I think this came much easier to me than it does for someone of your generation. In the first part of my childhood, I grew up in Los Angeles. Japanese Americans in Los Angeles were segregated into the same neighborhoods that Blacks and Chicanos were segregated into. We went to the same public schools. We got harassed by the police. We—I—went to majority Black schools. So I grew up with this sense of solidarity with Black people.

That kind of experience is increasingly rare because of the way post ’65 immigration law has privileged immigration for rich Asians. That, plus other shifts in law and culture meant that Asians could move into white neighborhoods and go to white schools. This changes the dynamics between how Black and Asian people share space.

I think the other thing that’s happened is that, while in the ’70s there was an Asian American formation that was political and intentionally multi-Asian, now what students experience is more tentative. What would South Asian law students have in common with Korean law students? And even in a South Asian group, is it high caste Hindus or does it include people from other caste backgrounds and different religions?  We need to rebuild Asian American solidarity, which starts with teaching ethnic studies.

Akbar

Can you talk a bit about how you teach organizing? And why?

Matsuda

I started teaching organizing for social change when I was at Georgetown in the early aughts. There were so many students who knew things were wrong. They had big, compassionate hearts, but when I said to them, “what are you going to do about it?” they gave me a blank look. It was troubling to me that students with so much privilege and so much emotional affinity to justice thought that the actual process of making change was going to be up to somebody else.

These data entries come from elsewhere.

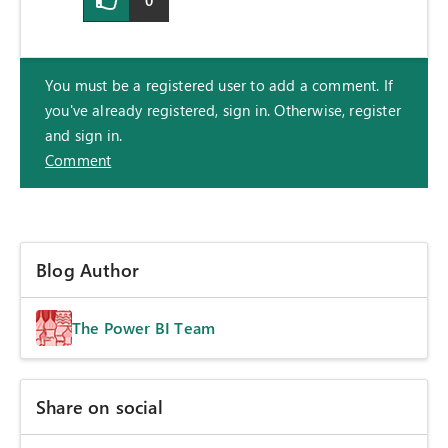
0
You must be a registered user to add a comment. If
you've already registered, sign in. Otherwise, register
and sign in.
Comment
Blog Author
The Power BI Team
Share on social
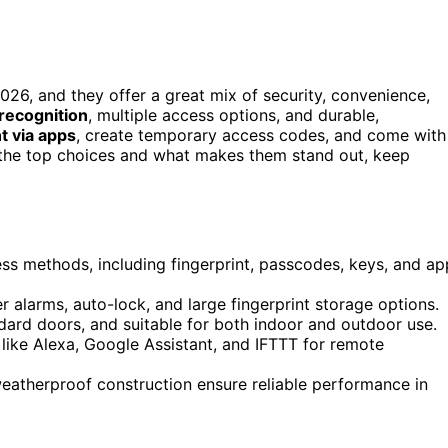
026, and they offer a great mix of security, convenience,
 recognition
, multiple access options, and durable,
 via apps
, create temporary access codes, and come with
t the top choices and what makes them stand out, keep
ess methods, including fingerprint, passcodes, keys, and ap
 alarms, auto-lock, and large fingerprint storage options.
ndard doors, and suitable for both indoor and outdoor use.
ike Alexa, Google Assistant, and IFTTT for remote
eatherproof construction ensure reliable performance in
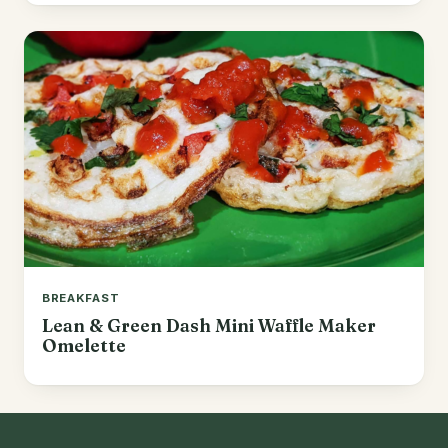
BREAKFAST
Lean & Green Dash Mini Waffle Maker
Omelette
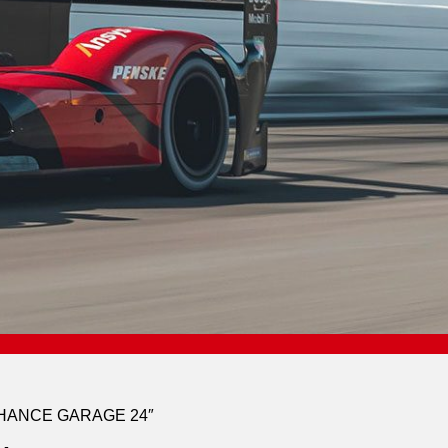
CHANCE GARAGE 24″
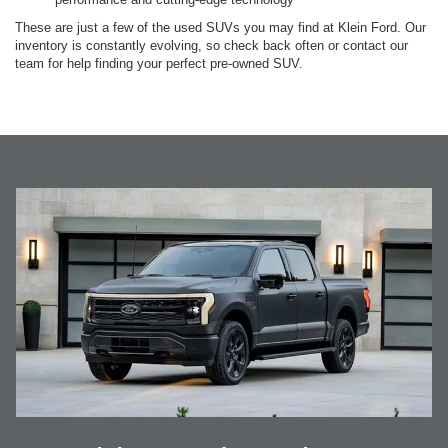
These are just a few of the used SUVs you may find at Klein Ford. Our
inventory is constantly evolving, so check back often or contact our
team for help finding your perfect pre-owned SUV.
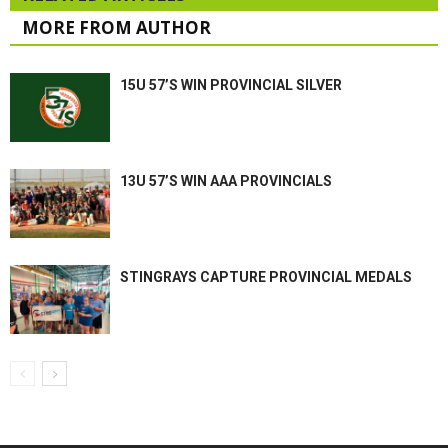
MORE FROM AUTHOR
15U 57’S WIN PROVINCIAL SILVER
13U 57’S WIN AAA PROVINCIALS
STINGRAYS CAPTURE PROVINCIAL MEDALS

So I developed this class with Marilyn Sneiderman, who is the best organizer I know. We had students actually organize other people to attain a specific goal. We taught the techniques of traditional organizing along with social movement history so they could see that throughout history people have done this work, organizing others to give them a sense of their own power to make changes in the material conditions of their lives.  It is absolutely the most fun thing to teach.

Akbar

The last question I have is about the struggles in Hawai’i that you’re involved with and how your position as someone who has lived in Hawai’i for a good portion of your life shapes your views of the United States and the struggles of our time.

Matsuda

There are two struggles in Hawai‘i history that shaped my thinking. First was the radical multi-racial Communist-backed ILWU union that ended the plantation system in Hawaii in 1946. Growing up, I knew many of the veterans of that movement, including amazing Asian women who were put on trial and accused of attempting the violent overthrow the United States. These were not violent women. They were militant supporters of worker rights and they brought about an economic revolution in Hawai‘i.

The second movement is the Kanaka Maoli Aloha ‘āina. When I was a teenager, I watched young dreamers in the Protect Kaho‘olawe ‘Ohana stop the military bombing of the island of Kaho‘olawe. They went up against the US military with nothing but their love and their bodies. And some of them died. They had an astonishing victory. Nobody thought it was possible to stop the bombing of this island, yet it happened. I would add that this movement for Native Hawaiian sovereignty and the decolonization and liberation of the nation of Hawai‘i came on the tails of the Black Power Movement. This was not an accident. There was direct conversation between those movements, and an understanding that decolonization is a global necessity if human beings are to live healthy, peaceful lives on this planet. It continues. It continues in amazing ways in Hawai‘i. The most recent example is the protect Mauna Kea struggle. Anyone that doesn’t know about it should find the videos. They’re incredibly moving.